MR STANHOPE (continuing):

In the context of this debate I think it is worth our while to have regard to some of the personnel who were involved with the commission at the time that the report was prepared. During the period of the sentencing reference that was considered by the Australian Law Reform Commission, the following people were involved at one time or another in the development of the report: Justice Elizabeth Evatt; the Hon. Xavier Connor; Justice Kirby, now of the High Court; Justice Wilcox; Mr Greenwell; Mr Zdenkowski; Professor Chappell; Sir Maurice Byers; Professor Crawford; Mr J.Q. Ewens, QC; Professor Harding; Professor Hawkins; and a number of other very learned and experienced academics, judges and legal professionals.

The provision which we are dealing with and which is the nub of these particular amendments relates to whether or not the prevalence of an offence in an area should be taken into account when determining an appropriate sentence for an offender found guilty of that particular offence. My purpose in mentioning the range of people or commissioners who were involved in this report is to make the point, in relation to the recommendations by the commission as to whether or not the prevalence of a particular offence should be taken into account in sentencing, that only one of those people, only one commissioner, namely, Mr Greenwell, did lodge a dissent.
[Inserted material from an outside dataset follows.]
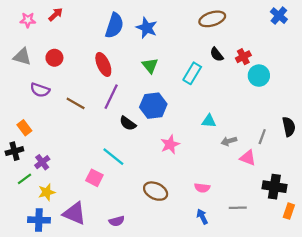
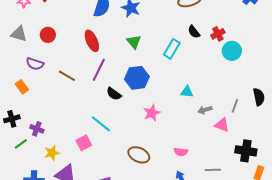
orange rectangle: (24, 128) -> (22, 87), moved
purple cross: (42, 162) -> (37, 129), turned -32
pink square: (94, 178) -> (84, 143), turned 35
yellow star: (47, 192) -> (52, 153), moved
Of course, I think as everybody knows now - we have had this debate a number of times - the ALRC does not believe that the prevalence of an offence in a particular jurisdiction should be a factor taken into account by a court in determining an appropriate sentence. I think it is relevant for us to note that Mr Greenwell's dissent - I have no doubt that some play will be made of the fact that there was a dissent by the ALRC - was a very considered dissent. It was not a question of complete opposition. To some extent, he even supports the majority, but he does not support it in toto. It is not actually a dissent which says, "I do believe that prevalence should be taken into account".

The matter of principle here is whether it is appropriate that we, in our criminal justice system, when we as a community impose a sentence on an individual, take into account the actions of other individuals caught up in the criminal justice system. Should we take into account even a perception of the extent to which a particular crime is prevalent within the community? In punishing one individual, after taking into account the whole range of factors that one takes into account in relation to that person, things which quite justifiably should be taken into account and which the law and the courts now do take into account, should we add to that list a consideration of what other people do?

Our law has been founded on the basis that we should not do that. As a matter of principle it is not appropriate that a particular offender who has committed an offence should have added to the punishment which we as a community seek to impose on that person a measure of punishment which is a response to what other criminals do. I think that is a sound principle. I think it is a principle which we should not move away from. It is a principle which the Australian Law Reform Commission has felt and has recommended, I guess to all governments in Australia, that we should not move away from.